Let’s Get Real

I’m a realist. Because of that, I sometimes get frustrated when it comes to raising a child with Down syndrome. I want to know what is realistic and my questions are usually met with, “Don’t put limits on your child. She can do anything she wants.”

Well, yes, and no. I mean, yes, if we limit our children and say, “Oh, no, she can’t do that.” then she is going to live up, or down, to that expectation. That’s true for any child or for anyone for that matter. But let’s be realistic here. There ARE limits.

Let’s take me for example. I love to dance. More than anything in the world I wanted to be on my school’s drill team squad. The problem is, I’m not very talented. It took a lot of hard work on my part and only twice did I succeed and that was only as an alternate; once as a freshman and once as a senior. I think I only made it as a senior because I tried out every year and the instructor saw how much it meant to me. Thankfully I still got to dance with the team both times. Of course, when I went to college, I knew no amount of practice in the world would get me on that squad. I didn’t even try. I’m a realist. I knew there are limits and I had reached mine.

I understand that hard work can get you what you want and you can accomplish things otherwise thought out of your reach. Giving up too soon may be a big mistake. This is something I’m struggling with with my oldest daughter right now. You can read more about that here on my personal blog. These struggles with the teen have made me think about the struggles we have with Peanut and her challenges.

If you’ve read my posts at all, you’ll know Peanut’s biggest challenge is speech. Everyone seems to have the solution to her troubles. Sometimes they think it’s a simple fix. It’s not.

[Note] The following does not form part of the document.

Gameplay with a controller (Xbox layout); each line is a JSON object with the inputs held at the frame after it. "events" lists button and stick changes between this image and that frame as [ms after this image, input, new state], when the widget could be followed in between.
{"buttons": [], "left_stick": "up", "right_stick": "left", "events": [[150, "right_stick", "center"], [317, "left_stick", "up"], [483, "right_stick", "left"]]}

Recently we had a meeting with her speech therapist. We again discussed where we are and were we can go. As wonderful and as positive as her therapist is, I often come out of those meetings a little dejected. I wonder if it’s time to just forget about verbal speech and accept that she won’t be able to talk. I want to know if it’s time to just give her sign language and be happy with it. It’s a daily struggle and often disheartening. Sometimes I just want to give up.

I want to know what is realistic. Unfortunately, that answer is not there. Not yet at least.